Spaceflight is considered to be the one defining step of modern galactic societies, but it is itself a vast topic covering several fundamentally different aspects. There are different ways to solve the problems that come with the wish to travel beyond ones planet and some have been more succesful than others. However, the basic physical principles are always the same and often the same solutions are applied independently.
Orbital drops are by far the cheapest means of orbital traffic, but come with the limitations of being restricted to space to ground transfer. Essentially, material is thrown towards the surface of an astrological body by the power of its own gravity. If enough of an athmosphere is present, inexpensive parachutes can be used to slow down the drop pods to avoid destruction upon impact. Otherwise, boosters will have to be used, propelling the pod durings its descent. Similiar devices are also necessary to guide the drop pod to its landing spot.
Shuttles are any kind of vessel that can land on an object with considerable own gravity, like a moon or even a planet, and leave it using its own propulsion. The great advantage of a shuttle is its flexibility, requiring no additional infrastructure and thus allowing it to be used to dispatch from spaceships in orbit of their target or to provide orbital trafficking at less developed colonies.
Its main disadvantage are the high costs of operating, requiring an ever greater amount of energy to reach space the higher the gravitational pull. Shuttles are therefore usually small and carry little weight when compared to other means of orbital spaceflight. If the planet or moon they are operated on possesses an athmosphere, they often feature wings to exploit the lift of conventional flight for as long as possible.
Mass drivers consist of long magnetic rails that end in slight upwards ramp, designed to accelerate spacegoing vessels on a planet surface until a speed is reached at which it is capable of leaving the orbit. While they require some space to function properly, mass drivers are considered a viable and relatively cheap way to transport large amounts of matter into space. They, however, are unable to transport anything from space to the ground and therefore tend to be used on worlds that export large quantities of material, but import little and have only limited traffic of living beings. Many mining worlds, for example, operate mass drivers.

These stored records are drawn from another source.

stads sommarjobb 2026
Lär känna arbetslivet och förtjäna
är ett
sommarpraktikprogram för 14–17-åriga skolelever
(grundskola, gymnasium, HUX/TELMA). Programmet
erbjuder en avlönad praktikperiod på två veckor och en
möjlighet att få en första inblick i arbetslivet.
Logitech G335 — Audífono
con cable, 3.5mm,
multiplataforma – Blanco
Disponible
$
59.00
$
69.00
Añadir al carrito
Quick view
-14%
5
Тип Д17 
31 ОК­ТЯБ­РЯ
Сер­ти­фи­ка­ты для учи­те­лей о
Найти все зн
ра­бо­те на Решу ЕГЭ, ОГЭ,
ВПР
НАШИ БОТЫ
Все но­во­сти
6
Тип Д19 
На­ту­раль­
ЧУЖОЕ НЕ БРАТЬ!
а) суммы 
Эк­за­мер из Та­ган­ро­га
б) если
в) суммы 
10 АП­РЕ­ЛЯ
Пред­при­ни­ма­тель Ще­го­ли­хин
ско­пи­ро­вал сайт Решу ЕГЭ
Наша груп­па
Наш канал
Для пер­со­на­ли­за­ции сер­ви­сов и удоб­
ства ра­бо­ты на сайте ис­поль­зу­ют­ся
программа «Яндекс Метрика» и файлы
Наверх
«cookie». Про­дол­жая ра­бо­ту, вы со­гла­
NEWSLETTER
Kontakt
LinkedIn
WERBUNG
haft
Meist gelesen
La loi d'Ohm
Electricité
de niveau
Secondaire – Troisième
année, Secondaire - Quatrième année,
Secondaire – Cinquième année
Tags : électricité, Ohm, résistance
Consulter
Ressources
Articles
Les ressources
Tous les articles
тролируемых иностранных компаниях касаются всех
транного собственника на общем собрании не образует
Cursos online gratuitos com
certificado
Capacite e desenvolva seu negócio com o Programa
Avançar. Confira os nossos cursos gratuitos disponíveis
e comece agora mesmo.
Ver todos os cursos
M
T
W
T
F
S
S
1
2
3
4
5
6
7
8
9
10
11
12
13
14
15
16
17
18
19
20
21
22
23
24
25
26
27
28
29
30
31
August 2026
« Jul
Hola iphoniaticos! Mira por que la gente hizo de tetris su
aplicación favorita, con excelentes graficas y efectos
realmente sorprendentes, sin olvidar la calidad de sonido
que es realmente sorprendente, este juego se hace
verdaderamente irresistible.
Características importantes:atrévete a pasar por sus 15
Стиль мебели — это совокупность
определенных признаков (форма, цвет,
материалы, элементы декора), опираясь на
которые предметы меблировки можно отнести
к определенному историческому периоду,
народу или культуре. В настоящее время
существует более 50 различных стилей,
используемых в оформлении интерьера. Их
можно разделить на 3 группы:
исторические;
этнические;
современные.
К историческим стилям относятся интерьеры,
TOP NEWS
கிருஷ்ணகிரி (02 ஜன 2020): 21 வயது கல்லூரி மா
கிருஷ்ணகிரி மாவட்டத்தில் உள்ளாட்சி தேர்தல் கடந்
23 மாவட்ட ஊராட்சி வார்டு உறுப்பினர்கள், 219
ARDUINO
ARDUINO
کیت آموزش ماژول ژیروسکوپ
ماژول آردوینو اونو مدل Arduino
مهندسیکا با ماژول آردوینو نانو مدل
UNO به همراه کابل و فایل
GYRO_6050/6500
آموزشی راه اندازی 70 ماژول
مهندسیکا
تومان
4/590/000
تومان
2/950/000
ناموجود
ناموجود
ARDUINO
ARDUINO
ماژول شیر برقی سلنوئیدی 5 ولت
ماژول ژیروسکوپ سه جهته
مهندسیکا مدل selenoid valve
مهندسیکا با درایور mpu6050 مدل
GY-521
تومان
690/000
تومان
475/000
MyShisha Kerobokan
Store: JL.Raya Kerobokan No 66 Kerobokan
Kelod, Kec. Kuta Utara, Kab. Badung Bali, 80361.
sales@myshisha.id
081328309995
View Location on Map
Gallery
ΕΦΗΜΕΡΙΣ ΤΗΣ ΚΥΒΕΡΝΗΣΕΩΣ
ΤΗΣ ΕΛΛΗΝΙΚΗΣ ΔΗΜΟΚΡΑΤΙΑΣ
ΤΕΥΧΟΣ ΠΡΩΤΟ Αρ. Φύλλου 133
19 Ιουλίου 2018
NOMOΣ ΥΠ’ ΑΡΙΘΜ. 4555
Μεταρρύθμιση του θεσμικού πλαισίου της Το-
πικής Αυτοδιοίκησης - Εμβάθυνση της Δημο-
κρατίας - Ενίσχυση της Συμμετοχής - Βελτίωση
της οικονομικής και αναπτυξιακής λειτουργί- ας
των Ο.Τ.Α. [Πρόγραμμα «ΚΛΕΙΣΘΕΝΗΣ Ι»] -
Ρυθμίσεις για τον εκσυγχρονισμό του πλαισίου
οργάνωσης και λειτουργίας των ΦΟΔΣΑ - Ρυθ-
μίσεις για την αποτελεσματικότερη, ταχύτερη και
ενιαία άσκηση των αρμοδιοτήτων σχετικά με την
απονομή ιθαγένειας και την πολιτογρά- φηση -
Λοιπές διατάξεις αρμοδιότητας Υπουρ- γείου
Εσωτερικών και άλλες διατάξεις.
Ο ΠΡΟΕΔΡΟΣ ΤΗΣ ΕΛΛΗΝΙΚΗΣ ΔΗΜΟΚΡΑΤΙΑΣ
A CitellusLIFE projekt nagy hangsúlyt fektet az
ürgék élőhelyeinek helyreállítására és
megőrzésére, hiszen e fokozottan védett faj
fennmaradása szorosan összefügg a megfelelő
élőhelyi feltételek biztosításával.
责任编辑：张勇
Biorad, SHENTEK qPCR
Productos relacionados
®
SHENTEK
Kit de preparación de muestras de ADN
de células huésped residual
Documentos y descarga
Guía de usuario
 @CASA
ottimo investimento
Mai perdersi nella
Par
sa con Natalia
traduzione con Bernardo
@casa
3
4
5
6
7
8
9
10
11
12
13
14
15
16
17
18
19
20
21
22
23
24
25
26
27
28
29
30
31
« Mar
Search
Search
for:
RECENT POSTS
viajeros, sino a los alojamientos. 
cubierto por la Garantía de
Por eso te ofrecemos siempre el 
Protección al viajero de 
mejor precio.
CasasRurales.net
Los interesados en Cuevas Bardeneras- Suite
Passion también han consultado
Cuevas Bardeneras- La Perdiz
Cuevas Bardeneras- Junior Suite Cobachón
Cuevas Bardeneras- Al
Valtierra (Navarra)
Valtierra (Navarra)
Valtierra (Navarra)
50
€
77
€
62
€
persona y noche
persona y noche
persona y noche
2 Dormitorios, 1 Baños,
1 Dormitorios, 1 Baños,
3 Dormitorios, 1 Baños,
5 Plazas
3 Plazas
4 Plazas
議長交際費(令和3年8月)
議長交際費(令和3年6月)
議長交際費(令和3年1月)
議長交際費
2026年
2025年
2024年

While requiring the greatest investment and the highest technological level of all means of orbital spacetravel, spacelifts are the cheapest mode of transportation to operate in the long term. They are basically a particularily long string woven from a supertensile material with one end attached to a ground- and one to a spacestation. Along this thread, a mobile carrier runs up and down, transporting large amounts of material. On its way to the starbase, the entire carrier can be pushed upwards with relatively crude and cheap means, ranging from simple rockets without any complicated guidance systems (the main string leads the way) to magnetic rails. As usual, the way to the ground is even simpler, as gravity can be employed and speed regulated by simple breaks. This method has the additional advantage that all goods run through a central trade hub, which can be outfitted with particularily good infrastructure, increasing the effectivity of orbital travelling even further. Additionally, a spacelift can also serve as cable, supplying a planet with energy from orbital power stations, avoiding more dangerous and less efficient modes of transfer, such as microwaves or lasers.
In theory, interstellar travel is possible without further technology, utilizing only the slower-than-light engines of current spacecrafts. This, however, means a travelling time of several years or even decades between two stars and is thus hardly ever employed. Many civilizations use it in automatized exploration of the galaxy to find planets suitable for colonization, but other than that it is rare. In times prior to the developement of wormhole technology, some species employed slower-than-light flight to other stars in large self-sufficient ships or in combination with cryogenic technology to found largely independent colonies in nearby stars, but the limitations of this mode of travel remain crucial.
Considered to be the only viable option for intergalactic travel, many species independently developed wormhole technology with almost identical designs. Since the underlying principles of wormhole travel are the same for every civilization, each advanced species seeking to reach the stars began constructing similiar gate structures. Wormholes work by bending spacetime to a point where an almost instant connection is created and then stabilize this connection with a number of energetic fields. Once this connection between two gates is established, a wormhole is surprisingly stable and can be kept open at all times with relatively low maintenance costs. The creation of a new wormhole, however, is a risky and expensive process, swallowing enormous amounts of energy. Since objects of mass furthermore influence wormholes, an unexpected object in the planned path can lead to the destruction of a wormhole under construction, swallow the entire construction equipment and may even generate an energetic, high radiation shockwave that can devastate entire systems. It is furthermore the reason why gates are located in distance to planets and stars on the edge of solar systems. Wormholes become exponentially more energy costly and difficult to establish as well as maintain, the larger they are and the largest diameter which is considered to be economical is close to 100 meters, which is why most gates in the galaxy are of this size.